"""

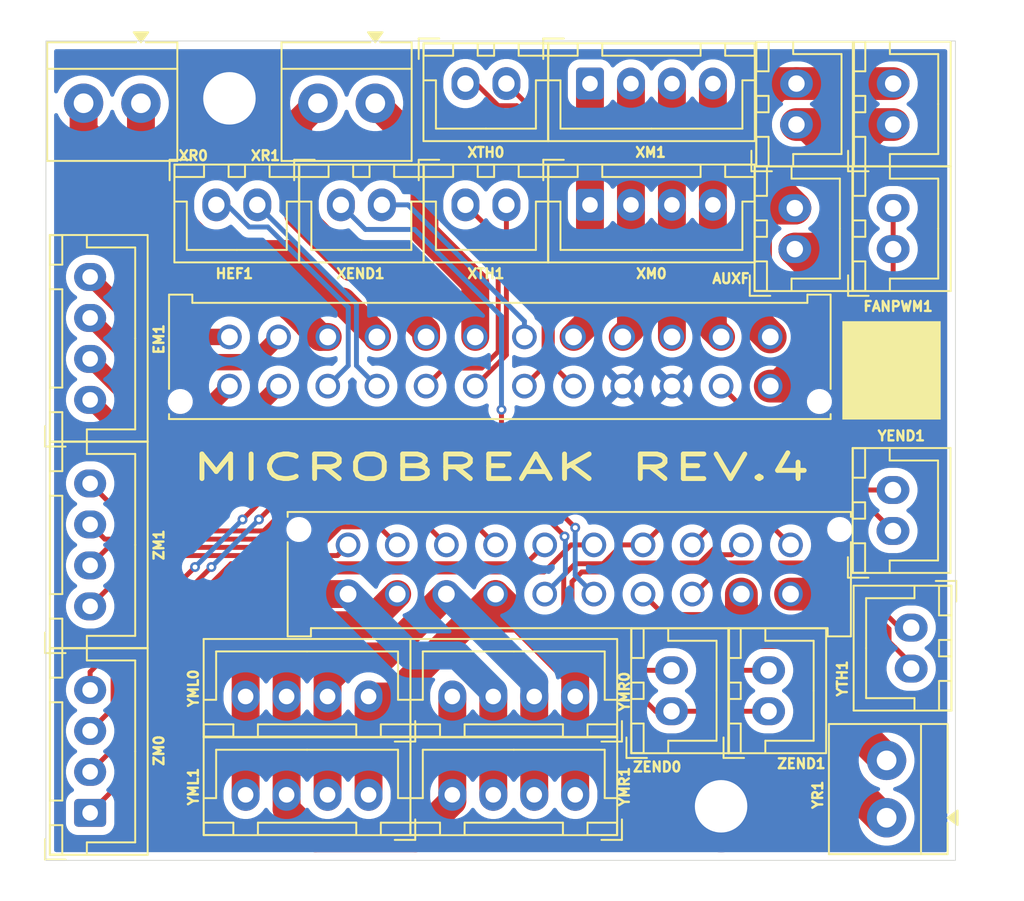
<source format=kicad_pcb>
(kicad_pcb
	(version 20241229)
	(generator "pcbnew")
	(generator_version "9.0")
	(general
		(thickness 1.6)
		(legacy_teardrops no)
	)
	(paper "A4")
	(layers
		(0 "F.Cu" signal)
		(2 "B.Cu" signal)
		(9 "F.Adhes" user "F.Adhesive")
		(11 "B.Adhes" user "B.Adhesive")
		(13 "F.Paste" user)
		(15 "B.Paste" user)
		(5 "F.SilkS" user "F.Silkscreen")
		(7 "B.SilkS" user "B.Silkscreen")
		(1 "F.Mask" user)
		(3 "B.Mask" user)
		(17 "Dwgs.User" user "User.Drawings")
		(19 "Cmts.User" user "User.Comments")
		(21 "Eco1.User" user "User.Eco1")
		(23 "Eco2.User" user "User.Eco2")
		(25 "Edge.Cuts" user)
		(27 "Margin" user)
		(31 "F.CrtYd" user "F.Courtyard")
		(29 "B.CrtYd" user "B.Courtyard")
		(35 "F.Fab" user)
		(33 "B.Fab" user)
		(39 "User.1" user)
		(41 "User.2" user)
		(43 "User.3" user)
		(45 "User.4" user)
	)
	(setup
		(pad_to_mask_clearance 0)
		(allow_soldermask_bridges_in_footprints no)
		(tenting front back)
		(pcbplotparams
			(layerselection 0x00000000_00000000_55555555_5755f5ff)
			(plot_on_all_layers_selection 0x00000000_00000000_00000000_00000000)
			(disableapertmacros no)
			(usegerberextensions no)
			(usegerberattributes yes)
			(usegerberadvancedattributes yes)
			(creategerberjobfile yes)
			(dashed_line_dash_ratio 12.000000)
			(dashed_line_gap_ratio 3.000000)
			(svgprecision 4)
			(plotframeref no)
			(mode 1)
			(useauxorigin no)
			(hpglpennumber 1)
			(hpglpenspeed 20)
			(hpglpendiameter 15.000000)
			(pdf_front_fp_property_popups yes)
			(pdf_back_fp_property_popups yes)
			(pdf_metadata yes)
			(pdf_single_document no)
			(dxfpolygonmode yes)
			(dxfimperialunits yes)
			(dxfusepcbnewfont yes)
			(psnegative no)
			(psa4output no)
			(plot_black_and_white yes)
			(sketchpadsonfab no)
			(plotpadnumbers no)
			(hidednponfab no)
			(sketchdnponfab yes)
			(crossoutdnponfab yes)
			(subtractmaskfromsilk no)
			(outputformat 1)
			(mirror no)
			(drillshape 0)
			(scaleselection 1)
			(outputdirectory "breakout-gbr/")
		)
	)
	(net 0 "")
	(net 1 "Net-(AUXF1-+)")
	(net 2 "Net-(AUXF1--)")
	(net 3 "GND")
	(net 4 "Net-(HEF1-+)")
	(net 5 "Net-(HEF1--)")
	(net 6 "Net-(JX1-Pin_8)")
	(net 7 "Net-(JX1-Pin_9)")
	(net 8 "Net-(JX1-Pin_10)")
	(net 9 "Net-(JY1-Pin_8)")
	(net 10 "Net-(JY1-Pin_19)")
	(net 11 "Net-(JY1-Pin_3)")
	(net 12 "Net-(JY1-Pin_4)")
	(net 13 "Net-(JY1-Pin_2)")
	(net 14 "Net-(JY1-Pin_9)")
	(net 15 "Net-(JY1-Pin_17)")
	(net 16 "Net-(JY1-Pin_1)")
	(net 17 "Net-(JY1-Pin_10)")
	(net 18 "Net-(JY1-Pin_18)")
	(net 19 "Net-(JY1-Pin_20)")
	(net 20 "Net-(JY1-Pin_6)")
	(net 21 "Net-(JY1-Pin_7)")
	(net 22 "Net-(JY1-Pin_5)")
	(net 23 "Net-(FANPWM1-Pin_1)")
	(net 24 "Net-(JX1-Pin_4)")
	(net 25 "Net-(JX1-Pin_11)")
	(net 26 "Net-(JX1-Pin_18)")
	(net 27 "Net-(JX1-Pin_17)")
	(net 28 "Net-(JX1-Pin_7)")
	(net 29 "Net-(JX1-Pin_19)")
	(net 30 "Net-(JX1-Pin_20)")
	(net 31 "Net-(JY1-Pin_15)")
	(net 32 "Net-(JY1-Pin_16)")
	(net 33 "Net-(JY1-Pin_13)")
	(net 34 "Net-(JY1-Pin_14)")
	(net 35 "Net-(JY1-Pin_12)")
	(net 36 "Net-(JY1-Pin_11)")
	(net 37 "Net-(JX1-Pin_6)")
	(net 38 "Net-(JX1-Pin_5)")
	(net 39 "Net-(JX1-Pin_3)")
	(net 40 "Net-(EM1-Pin_3)")
	(net 41 "Net-(EM1-Pin_2)")
	(net 42 "Net-(EM1-Pin_1)")
	(net 43 "Net-(EM1-Pin_4)")
	(footprint "MountingHole:MountingHole_3.2mm_M3_DIN965_Pad_TopBottom" (layer "F.Cu") (at 154 78.5))
	(footprint "TerminalBlock_4Ucon:TerminalBlock_4Ucon_1x02_P3.50mm_Horizontal" (layer "F.Cu") (at 148.6 78.8 180))
	(footprint "Connector_JST:JST_XH_B4B-XH-A_1x04_P2.50mm_Vertical" (layer "F.Cu") (at 175.1 115 180))
	(footprint "Connector_JST:JST_XH_B4B-XH-A_1x04_P2.50mm_Vertical" (layer "F.Cu") (at 162.488349 121 180))
	(footprint "Connector_JST:JST_XH_B2B-XH-A_1x02_P2.50mm_Vertical" (layer "F.Cu") (at 194.5 87.7 90))
	(footprint "Connector_JST:JST_XH_B2B-XH-A_1x02_P2.50mm_Vertical" (layer "F.Cu") (at 160.8 85))
	(footprint "Connector_JST:JST_XH_B4B-XH-A_1x04_P2.50mm_Vertical" (layer "F.Cu") (at 145.5 109.5 90))
	(footprint "TerminalBlock_4Ucon:TerminalBlock_4Ucon_1x02_P3.50mm_Horizontal" (layer "F.Cu") (at 162.9 78.8 180))
	(footprint "Connector_JST:JST_XH_B2B-XH-A_1x02_P2.50mm_Vertical" (layer "F.Cu") (at 194.5 80.1 90))
	(footprint "Connector_Molex:Molex_Micro-Fit_3.0_43045-2412_2x12_P3.00mm_Vertical" (layer "F.Cu") (at 154 93.06))
	(footprint "Connector_JST:JST_XH_B4B-XH-A_1x04_P2.50mm_Vertical" (layer "F.Cu") (at 175.1 121 180))
	(footprint "Connector_JST:JST_XH_B2B-XH-A_1x02_P2.50mm_Vertical" (layer "F.Cu") (at 168.4 85))
	(footprint "Connector_JST:JST_XH_B2B-XH-A_1x02_P2.50mm_Vertical" (layer "F.Cu") (at 153.2 85))
	(footprint "Connector_JST:JST_XH_B4B-XH-A_1x04_P2.50mm_Vertical" (layer "F.Cu") (at 145.5 122.1 90))
	(footprint "Connector_JST:JST_XH_B4B-XH-A_1x04_P2.50mm_Vertical" (layer "F.Cu") (at 145.5 96.9 90))
	(footprint "TerminalBlock_4Ucon:TerminalBlock_4Ucon_1x02_P3.50mm_Horizontal" (layer "F.Cu") (at 194.1 122.4 90))
	(footprint "Connector_JST:JST_XH_B2B-XH-A_1x02_P2.50mm_Vertical" (layer "F.Cu") (at 195.6 110.8 -90))
	(footprint "Connector_JST:JST_XH_B2B-XH-A_1x02_P2.50mm_Vertical" (layer "F.Cu") (at 188.6 80.1 90))
	(footprint "Connector_JST:JST_XH_B2B-XH-A_1x02_P2.50mm_Vertical" (layer "F.Cu") (at 186.9 115.9 90))
	(footprint "Connector_JST:JST_XH_B2B-XH-A_1x02_P2.50mm_Vertical" (layer "F.Cu") (at 188.5 87.7 90))
	(footprint "Connector_JST:JST_XH_B2B-XH-A_1x02_P2.50mm_Vertical" (layer "F.Cu") (at 168.4 77.6))
	(footprint "Connector_Molex:Molex_Micro-Fit_3.0_43045-2012_2x10_P3.00mm_Vertical" (layer "F.Cu") (at 188.238349 108.75 180))
	(footprint "Connector_JST:JST_XH_B2B-XH-A_1x02_P2.50mm_Vertical" (layer "F.Cu") (at 180.975 115.9 90))
	(footprint "Connector_JST:JST_XH_B4B-XH-A_1x04_P2.50mm_Vertical" (layer "F.Cu") (at 176 77.6))
	(footprint "MountingHole:MountingHole_3.2mm_M3_DIN965_Pad_TopBottom"
		(layer "F.Cu")
		
... [249463 chars truncated]
</source>
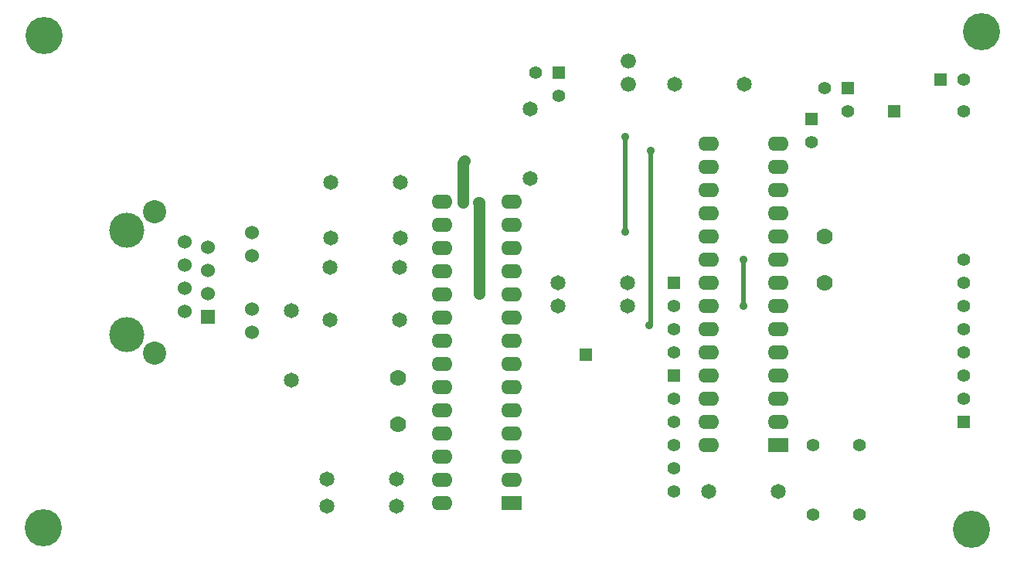
<source format=gtl>
G04 (created by PCBNEW-RS274X (2012-01-19 BZR 3256)-stable) date 4/16/2012 4:42:44 PM*
G01*
G70*
G90*
%MOIN*%
G04 Gerber Fmt 3.4, Leading zero omitted, Abs format*
%FSLAX34Y34*%
G04 APERTURE LIST*
%ADD10C,0.006000*%
%ADD11C,0.055000*%
%ADD12R,0.055000X0.055000*%
%ADD13C,0.065000*%
%ADD14C,0.066000*%
%ADD15C,0.070000*%
%ADD16O,0.090000X0.062000*%
%ADD17R,0.090000X0.062000*%
%ADD18C,0.151600*%
%ADD19C,0.060000*%
%ADD20C,0.100000*%
%ADD21R,0.060000X0.060000*%
%ADD22C,0.160000*%
%ADD23C,0.035000*%
%ADD24C,0.050000*%
%ADD25C,0.020000*%
%ADD26C,0.010000*%
G04 APERTURE END LIST*
G54D10*
G54D11*
X45200Y-67300D03*
X43200Y-67300D03*
X45200Y-64300D03*
X43200Y-64300D03*
G54D12*
X49700Y-63300D03*
G54D11*
X49700Y-62300D03*
X49700Y-61300D03*
X49700Y-60300D03*
X49700Y-59300D03*
X49700Y-58300D03*
X49700Y-57300D03*
X49700Y-56300D03*
G54D12*
X37200Y-61300D03*
G54D11*
X37200Y-62300D03*
X37200Y-63300D03*
X37200Y-64300D03*
X37200Y-65300D03*
X37200Y-66300D03*
G54D12*
X37200Y-57300D03*
G54D11*
X37200Y-58300D03*
X37200Y-59300D03*
X37200Y-60300D03*
G54D12*
X48700Y-48525D03*
G54D11*
X49700Y-48525D03*
G54D13*
X20700Y-58500D03*
X20700Y-61500D03*
X31000Y-52800D03*
X31000Y-49800D03*
X22250Y-65775D03*
X25250Y-65775D03*
X22250Y-66925D03*
X25250Y-66925D03*
X25400Y-52975D03*
X22400Y-52975D03*
X22425Y-55375D03*
X25425Y-55375D03*
X22375Y-56650D03*
X25375Y-56650D03*
X25375Y-58900D03*
X22375Y-58900D03*
X40250Y-48750D03*
X37250Y-48750D03*
X35200Y-57300D03*
X32200Y-57300D03*
X35200Y-58300D03*
X32200Y-58300D03*
X38700Y-66300D03*
X41700Y-66300D03*
G54D11*
X44725Y-49900D03*
G54D12*
X44725Y-48900D03*
G54D11*
X43725Y-48900D03*
X32250Y-49250D03*
G54D12*
X32250Y-48250D03*
G54D11*
X31250Y-48250D03*
G54D14*
X35250Y-48750D03*
X35250Y-47750D03*
G54D15*
X43700Y-57300D03*
X43700Y-55300D03*
X25300Y-63400D03*
X25300Y-61400D03*
G54D12*
X46725Y-49900D03*
G54D11*
X49725Y-49900D03*
G54D16*
X41700Y-63300D03*
X41700Y-62300D03*
X41700Y-61300D03*
X41700Y-60300D03*
X41700Y-59300D03*
X41700Y-58300D03*
X41700Y-57300D03*
X41700Y-56300D03*
X41700Y-55300D03*
X41700Y-54300D03*
X41700Y-53300D03*
X41700Y-52300D03*
X41700Y-51300D03*
G54D17*
X41700Y-64300D03*
G54D16*
X38700Y-51300D03*
X38700Y-52300D03*
X38700Y-53300D03*
X38700Y-54300D03*
X38700Y-55300D03*
X38700Y-56300D03*
X38700Y-57300D03*
X38700Y-58300D03*
X38700Y-59300D03*
X38700Y-60300D03*
X38700Y-61300D03*
X38700Y-62300D03*
X38700Y-63300D03*
X38700Y-64300D03*
X30200Y-65800D03*
X30200Y-64800D03*
X30200Y-63800D03*
X30200Y-62800D03*
X30200Y-61800D03*
X30200Y-60800D03*
X30200Y-59800D03*
X30200Y-58800D03*
X30200Y-57800D03*
X30200Y-56800D03*
X30200Y-55800D03*
X30200Y-54800D03*
X30200Y-53800D03*
G54D17*
X30200Y-66800D03*
G54D16*
X27200Y-53800D03*
X27200Y-54800D03*
X27200Y-55800D03*
X27200Y-56800D03*
X27200Y-57800D03*
X27200Y-58800D03*
X27200Y-59800D03*
X27200Y-60800D03*
X27200Y-61800D03*
X27200Y-62800D03*
X27200Y-63800D03*
X27200Y-64800D03*
X27200Y-65800D03*
X27200Y-66800D03*
G54D12*
X33400Y-60400D03*
G54D18*
X13600Y-59525D03*
X13600Y-55025D03*
G54D19*
X16100Y-55525D03*
X17100Y-55775D03*
X16100Y-56525D03*
X17100Y-56775D03*
X16100Y-57525D03*
X17100Y-57775D03*
X16100Y-58525D03*
G54D20*
X14800Y-60325D03*
X14800Y-54225D03*
G54D19*
X19000Y-56125D03*
X19000Y-58425D03*
X19000Y-55125D03*
X19000Y-59425D03*
G54D21*
X17100Y-58775D03*
G54D12*
X43150Y-50250D03*
G54D11*
X43150Y-51250D03*
G54D22*
X10000Y-67875D03*
X50050Y-67925D03*
X50475Y-46475D03*
X10050Y-46625D03*
G54D23*
X28800Y-57775D03*
X28175Y-52050D03*
X28775Y-53825D03*
X28100Y-53825D03*
X40200Y-56300D03*
X40200Y-58300D03*
X36150Y-59150D03*
X36200Y-51600D03*
X35100Y-55100D03*
X35100Y-51000D03*
G54D24*
X28800Y-53850D02*
X28800Y-57775D01*
X28175Y-52050D02*
X28100Y-52125D01*
X28775Y-53825D02*
X28800Y-53850D01*
X28100Y-52125D02*
X28100Y-53825D01*
G54D25*
X40200Y-58300D02*
X40200Y-56300D01*
X36200Y-59100D02*
X36200Y-51600D01*
G54D26*
X36150Y-59150D02*
X36200Y-59100D01*
G54D25*
X35100Y-55100D02*
X35100Y-51000D01*
M02*

</source>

"""

● **AIM OF THE EXERCISE**
Your task is to copy exactly, and only, the lines from the line with "X50050Y-67925D03*" through the last line of the entries, both included.

● **ANSWER TO THIS PROBLEM**
X50050Y-67925D03*
X50475Y-46475D03*
X10050Y-46625D03*
G54D23*
X28800Y-57775D03*
X28175Y-52050D03*
X28775Y-53825D03*
X28100Y-53825D03*
X40200Y-56300D03*
X40200Y-58300D03*
X36150Y-59150D03*
X36200Y-51600D03*
X35100Y-55100D03*
X35100Y-51000D03*
G54D24*
X28800Y-53850D02*
X28800Y-57775D01*
X28175Y-52050D02*
X28100Y-52125D01*
X28775Y-53825D02*
X28800Y-53850D01*
X28100Y-52125D02*
X28100Y-53825D01*
G54D25*
X40200Y-58300D02*
X40200Y-56300D01*
X36200Y-59100D02*
X36200Y-51600D01*
G54D26*
X36150Y-59150D02*
X36200Y-59100D01*
G54D25*
X35100Y-55100D02*
X35100Y-51000D01*
M02*

</source>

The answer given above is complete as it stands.